OMAHA, Neb. (AP) – When Tennessee made a late switch, Florida was more than ready in the opening game of the College World Series.

Surprises are hard to come by between these Southeastern Conference rivals.

The Gators got homers from Matt LaPorta and Brian Jeroloman off unannounced starter Luke Hochevar and held on Friday to beat Tennessee 6-4.

“Coaches will make decisions on who to pitch based on a lot of information they have,” said Florida coach Pat McMahon, who was told by Tennessee on Friday morning that Hochevar, the Vols’ ace, would go instead of projected starter James Adkins.

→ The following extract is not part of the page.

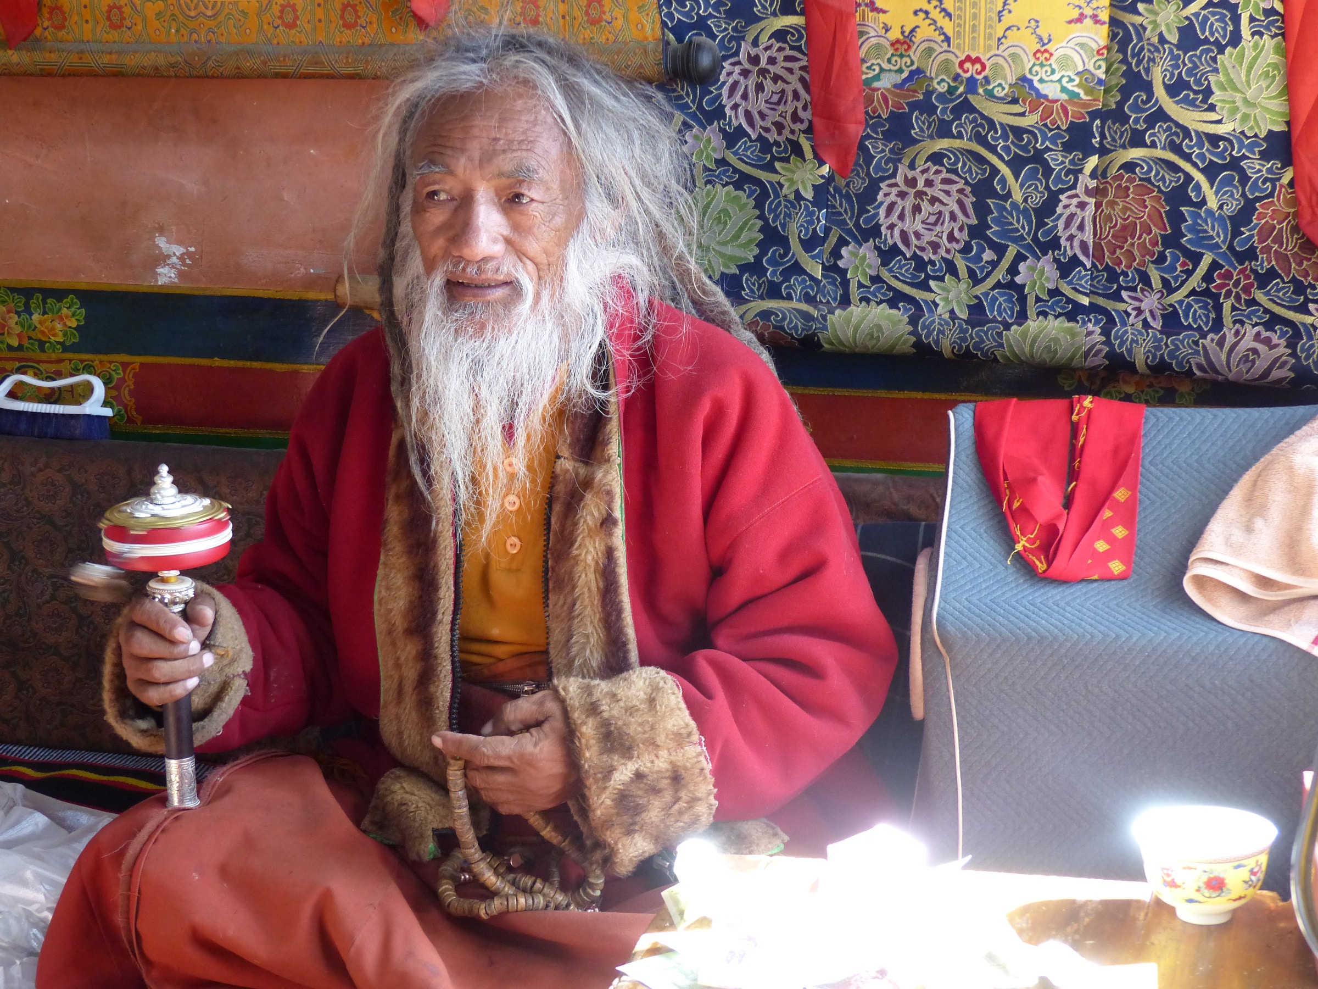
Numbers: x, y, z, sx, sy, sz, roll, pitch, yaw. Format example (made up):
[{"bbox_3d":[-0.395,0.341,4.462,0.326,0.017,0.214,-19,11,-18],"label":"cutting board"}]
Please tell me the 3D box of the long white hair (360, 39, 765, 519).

“That’s their ball club and they knew who they wanted to pitch. We were prepared. … When you play teams throughout the course of the league you see both of their pitchers and all of their pitchers. They’re all very good and it’s a decision they made.”

Hochevar (15-3), who’d beaten Florida in the regular season, lasted six-plus innings, allowing eight hits and a season-high six runs – four earned – with five walks and three strikeouts.

“I prepared like I would start. I was not off guard at all,” Hochevar said. “I just didn’t have it. I didn’t execute pitches.” LaPorta extended the Gators’ single-season record with his 25th homer in the third, a deep shot into the left-field bleachers that gave Florida a 2-0 lead.

Jeroloman hit a solo shot in the sixth for a 6-1 lead and the Gators held on. “I just thought, “There he goes again, the 25th time this year,”‘ winning pitcher Alan Horne said of LaPorta. “Any time you put up runs against a guy where runs are at a premium, it’s a confidence boost.”

Horne (10-2) won his ninth straight decision for Florida (46-20). The 6-foot-4 right-hander went six-plus innings and left with a 6-1 lead after walking the leadoff batter in the seventh. He allowed two runs on four hits with six walks and eight strikeouts.

Chase Headley had a two-run shot for Tennessee off Gators reliever Connor Falkenbach in the seventh.

Adkins, who’d won three straight, was the scheduled starter for Tennessee (46-20), but the Vols reconsidered and went with Hochevar, who was a first-round supplemental pick of the Dodgers.

“Hochevar has been our warrior all year, the Friday night guy,” Tennessee coach Rod Delmonico said. “It’s one of those things we went back and forth on.”

Hochevar’s outing could have been a lot worse if not for two stellar defensive plays in the fifth from right fielder Eli Iorg, who stole a grand slam from Adam Davis by leaping high above the fence to pull the ball back.

“I’m not used to getting balls out there when Luke is on the mound,” said Iorg, who just recovered from a stress fracture in his foot, an injury that had limited him to DH duties in previous tournament games.

“I made a couple of big plays, but offensively I felt like I let the team down big-time.”

The Gators pushed across an unearned run in the bottom of the first, thanks to a throwing error on Tennessee catcher J.P. Arencibia.

After Jeff Corsaletti coaxed a leadoff walk, he strayed too far off the bag and Arencibia fired to first. But the throw was errant, allowing Corsaletti to advance, and Florida later took a 1-0 lead on Jeroloman’s fielder’s choice grounder.

Florida loaded the bases in the fourth on a hit batter, single and walk, leading to two more runs. Vols’ first baseman Alex Suarez misplayed Davis’ grounder for an error to make it 3-0 and LaPorta followed with a sacrifice fly.

Tennessee loaded the bases in the fifth after Gavin Dickey, a backup quarterback on the Gator football team, dropped a fly ball to left for an error. The Vols then broke the shutout bid on Iorg’s sacrifice fly.

After a walk and bloop single in the fifth, Florida loaded the bases when Justin Tordi bunted and no one covered first base for the Vols. Stephen Barton then hit a long drive to right center that turned into a sacrifice fly when Iorg raced to the warning track and made a great catch.

Two batters later, Iorg – the son of former major leaguer Garth Iorg – made a spectacular catch to deny Davis a grand slam.

After Headley’s homer in the seventh, Rob Fitzgerald singled and Tordi committed an error at shortstop to put runners at first and third with no outs, chasing Falkenbach. Mike Pete came on and gave up an RBI groundout to Kelly Edmunson.

Eric King had four hits for Tennessee, which won two of three from the Gators on Florida’s home field in the regular season.